As reported in NFIB’s monthly jobs report, a net 50 percent reported raising compensation, a 48-year record high reading. A net 27 percent plan to raise compensation in the next three months. Eleven percent of owners cited labor costs as their top business problem and 23 percent said that labor quality was their top business problem.
Owners’ plans to fill open positions remain at record high levels, with a net 26 percent planning to create new jobs in the next three months, down two points from December and just six points below the highest reading in the 48-year history of the survey set in August.
Fifty-eight percent of small business owners reported capital outlays in the last six months, up one point from December. Of those owners making expenditures, 40 percent reported spending on new equipment, 22 percent acquired vehicles, 15 percent improved or expanded facilities, 8 percent acquired new buildings or land for expansion, and 15 percent spent money for new fixtures and furniture.
Seasonally adjusted, 2 percent of all owners reported higher nominal sales in the past three months. The net percent of owners expecting higher real sales volumes decreased by six points to a net negative 3 percent.
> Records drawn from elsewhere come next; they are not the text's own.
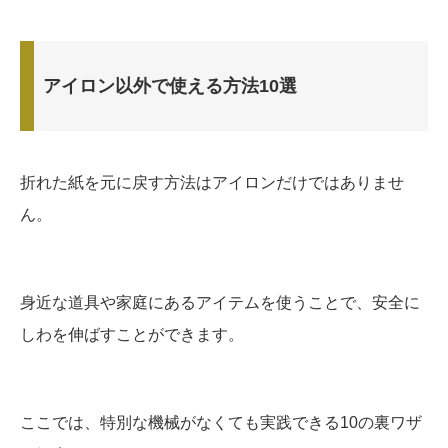
アイロン以外で使える方法10選
折れた紙を元に戻す方法はアイロンだけではありませ
ん。
身近な道具や家庭にあるアイテムを使うことで、安全に
しわを伸ばすことができます。
ここでは、特別な機械がなくても実践できる10の裏ワザ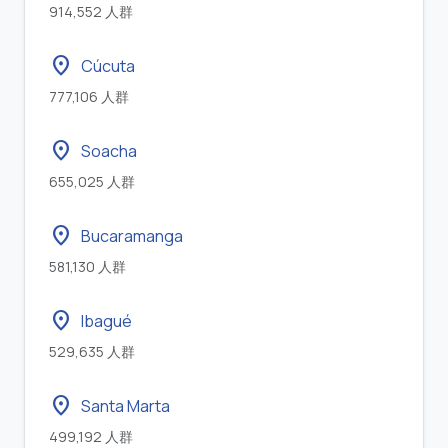
914,552 人群
location_on
Cúcuta
777,106 人群
location_on
Soacha
655,025 人群
location_on
Bucaramanga
581,130 人群
location_on
Ibagué
529,635 人群
location_on
Santa Marta
499,192 人群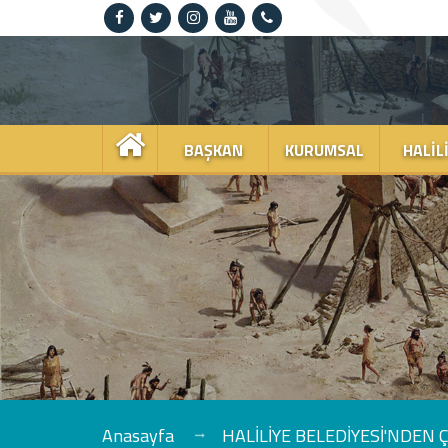
Anasayfa
Kurumsal
BAŞKAN
KURUMSAL
HALIL
Haliliye
Projeler
Spor
Kültür
Sanat
Güncel
Anasayfa
HALİLİYE BELEDİYESİ'NDEN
The net percent of owners reporting inventory change increased two points to a net 9 percent. Eighteen percent reported increases in stocks while 15 percent reported reductions. Thirty-six percent of owners report that supply chain disruptions have had a significant impact on their business. Only 9 percent report no impact from recent supply chain disruptions.
The net percent of owners raising average selling prices increased four points to a net 61 percent, the highest reading since the fourth quarter of 1974. Price raising activity over the past 12 months has continued to escalate, reaching levels not seen since the early 1980s.
Five percent of owners reported lower average selling prices and 62 percent reported higher average prices.
The frequency of reports of positive profit trends decreased three points to a net negative 17 percent.
Three percent of owners reported that all their borrowing needs were not satisfied. Twenty-five percent reported all credit needs met and 62 percent said they were not interested in a loan.
The NFIB Research Center has collected Small Business Economic Trends data with quarterly surveys since the 4th quarter of 1973 and monthly surveys since 1986. Survey respondents are randomly drawn from NFIB’s membership, who actually own a business.